TASK ITEM: With the pictures set aside, return the lines below exactly, beginning at the first and ending at the line containing "right hip: (478, 1436)".

[Images with keypoint coordinates]
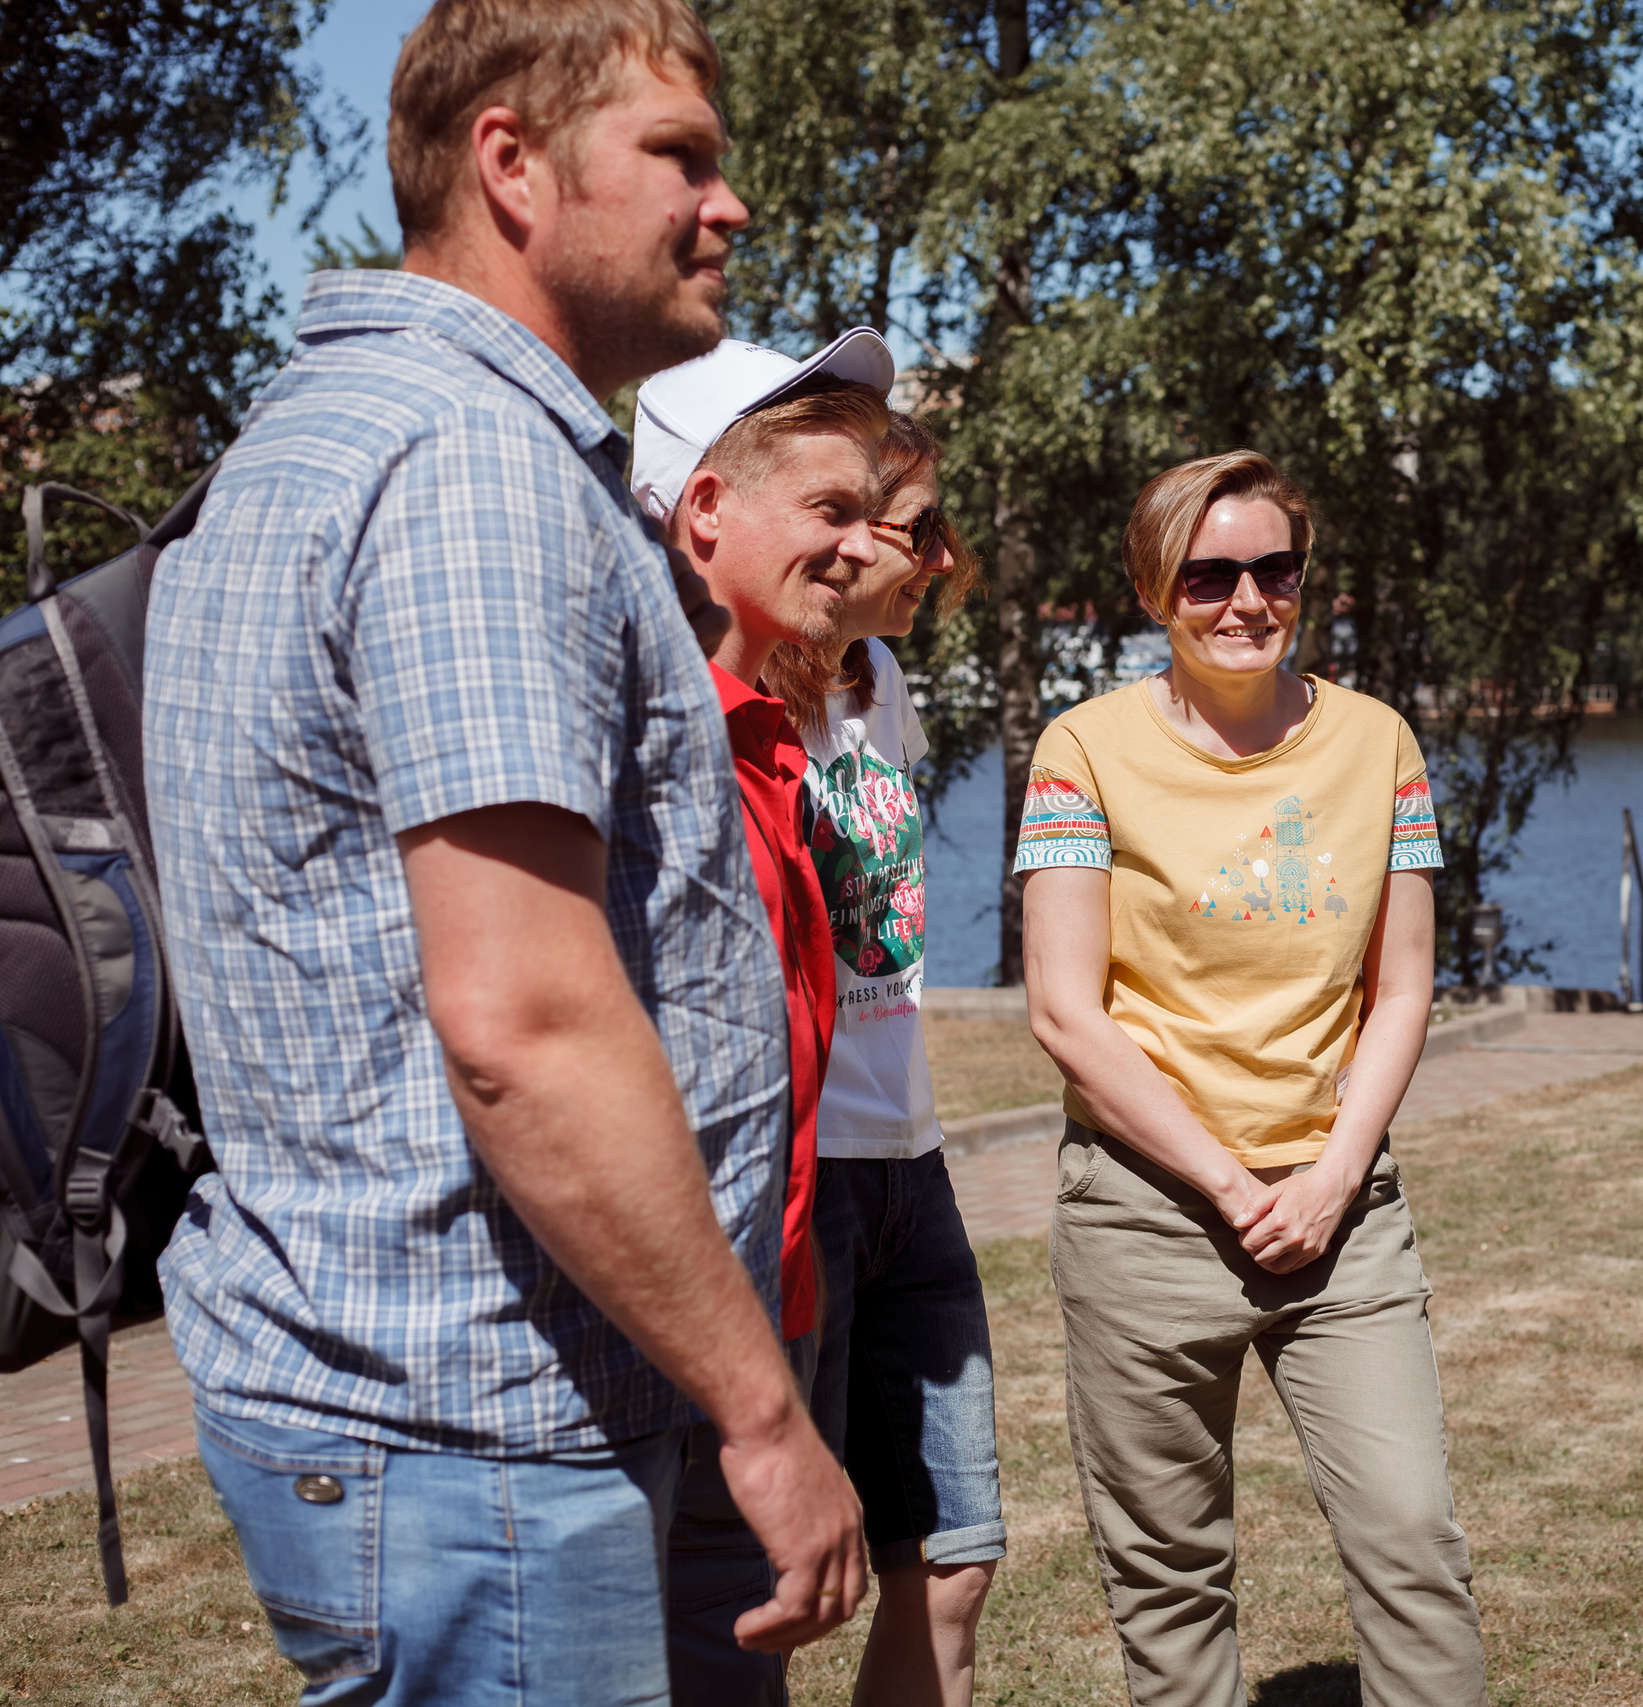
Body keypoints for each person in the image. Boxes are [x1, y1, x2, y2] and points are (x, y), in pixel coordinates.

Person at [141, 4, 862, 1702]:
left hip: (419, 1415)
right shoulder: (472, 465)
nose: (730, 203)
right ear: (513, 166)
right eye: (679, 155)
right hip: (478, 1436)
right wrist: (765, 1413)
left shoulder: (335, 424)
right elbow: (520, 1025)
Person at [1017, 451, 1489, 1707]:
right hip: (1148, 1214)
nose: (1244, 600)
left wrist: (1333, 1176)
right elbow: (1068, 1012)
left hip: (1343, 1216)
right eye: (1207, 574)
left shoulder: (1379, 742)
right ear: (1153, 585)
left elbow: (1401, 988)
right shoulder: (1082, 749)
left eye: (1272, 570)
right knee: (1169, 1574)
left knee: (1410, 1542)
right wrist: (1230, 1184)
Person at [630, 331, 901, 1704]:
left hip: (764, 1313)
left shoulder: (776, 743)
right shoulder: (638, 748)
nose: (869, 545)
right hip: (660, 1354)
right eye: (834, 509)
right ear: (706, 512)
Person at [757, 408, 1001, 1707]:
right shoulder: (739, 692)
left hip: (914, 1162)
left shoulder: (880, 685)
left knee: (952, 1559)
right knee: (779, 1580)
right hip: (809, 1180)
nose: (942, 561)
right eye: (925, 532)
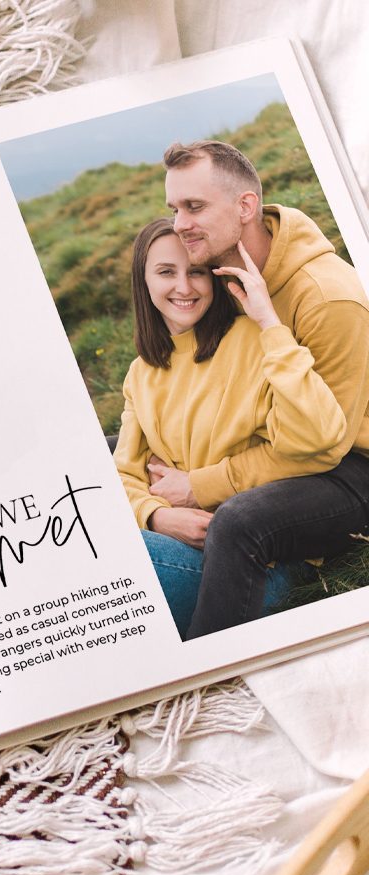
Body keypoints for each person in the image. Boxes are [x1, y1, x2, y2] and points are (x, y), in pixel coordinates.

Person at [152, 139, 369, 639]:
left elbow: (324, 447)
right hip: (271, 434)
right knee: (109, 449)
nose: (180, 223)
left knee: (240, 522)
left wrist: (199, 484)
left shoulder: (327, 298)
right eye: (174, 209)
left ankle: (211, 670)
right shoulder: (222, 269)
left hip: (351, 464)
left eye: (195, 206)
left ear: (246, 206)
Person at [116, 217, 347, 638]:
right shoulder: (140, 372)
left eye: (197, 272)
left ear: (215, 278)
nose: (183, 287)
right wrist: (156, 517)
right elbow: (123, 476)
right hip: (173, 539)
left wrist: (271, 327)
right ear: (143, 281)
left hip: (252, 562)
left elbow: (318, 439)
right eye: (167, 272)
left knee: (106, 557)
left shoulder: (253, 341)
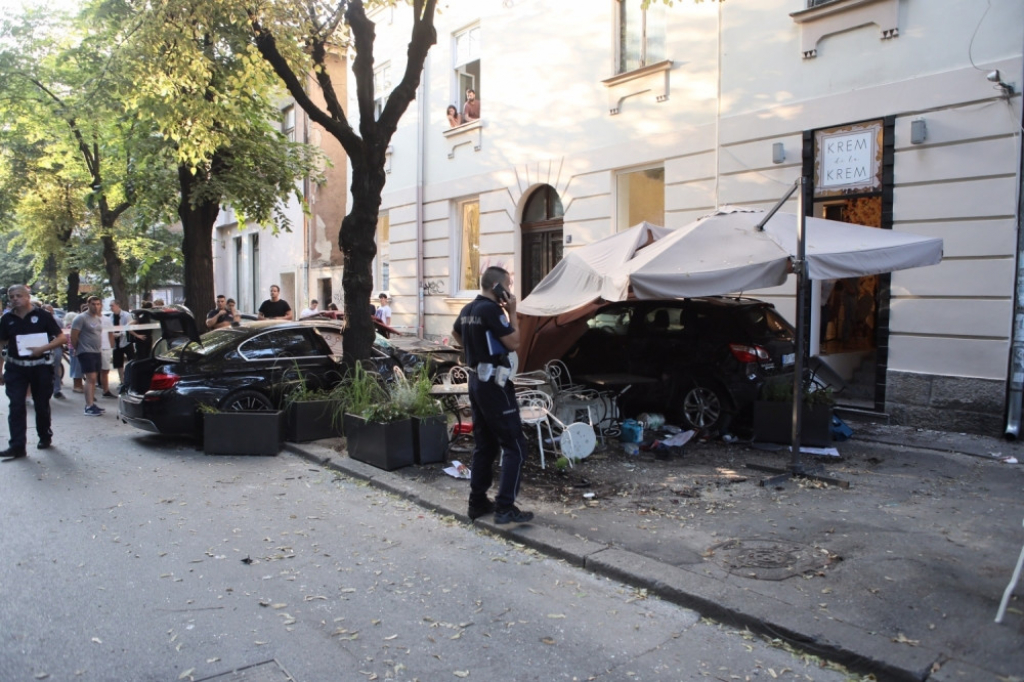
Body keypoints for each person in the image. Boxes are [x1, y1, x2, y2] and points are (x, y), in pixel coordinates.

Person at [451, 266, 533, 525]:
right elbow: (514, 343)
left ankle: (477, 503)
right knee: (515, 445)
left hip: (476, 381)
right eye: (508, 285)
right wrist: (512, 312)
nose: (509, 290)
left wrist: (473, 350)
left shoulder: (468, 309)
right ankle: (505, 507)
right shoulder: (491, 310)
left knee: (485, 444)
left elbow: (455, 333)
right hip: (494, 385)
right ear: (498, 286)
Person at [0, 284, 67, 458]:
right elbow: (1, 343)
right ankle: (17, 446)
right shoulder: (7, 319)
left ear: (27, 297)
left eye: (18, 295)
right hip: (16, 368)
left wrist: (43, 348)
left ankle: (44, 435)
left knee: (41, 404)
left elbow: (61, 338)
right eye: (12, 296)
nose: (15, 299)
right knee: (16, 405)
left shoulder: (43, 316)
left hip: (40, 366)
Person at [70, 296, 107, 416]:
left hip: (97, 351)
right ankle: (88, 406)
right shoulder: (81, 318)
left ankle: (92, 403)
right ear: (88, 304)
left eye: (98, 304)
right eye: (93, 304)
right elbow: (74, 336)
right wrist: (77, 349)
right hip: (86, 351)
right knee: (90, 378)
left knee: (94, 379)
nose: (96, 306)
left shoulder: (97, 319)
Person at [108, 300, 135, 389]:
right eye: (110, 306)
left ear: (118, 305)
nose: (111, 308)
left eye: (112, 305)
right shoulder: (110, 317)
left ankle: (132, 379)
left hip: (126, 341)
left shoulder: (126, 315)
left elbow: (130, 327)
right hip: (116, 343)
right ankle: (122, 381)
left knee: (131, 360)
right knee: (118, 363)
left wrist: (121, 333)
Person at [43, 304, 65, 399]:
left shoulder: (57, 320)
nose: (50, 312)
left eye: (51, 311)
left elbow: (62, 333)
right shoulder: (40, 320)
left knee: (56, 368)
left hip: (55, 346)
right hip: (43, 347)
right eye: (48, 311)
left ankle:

ANSWER TO THE PROBLEM:
Body keypoints for each person in the image. Boxes are [x1, y1, x2, y2] and points are (x, y), in pixel coordinates.

Person at [141, 4, 862, 1702]:
left hip: (419, 1415)
right shoulder: (472, 465)
nose: (730, 203)
right ear: (513, 166)
right eye: (679, 155)
right hip: (478, 1436)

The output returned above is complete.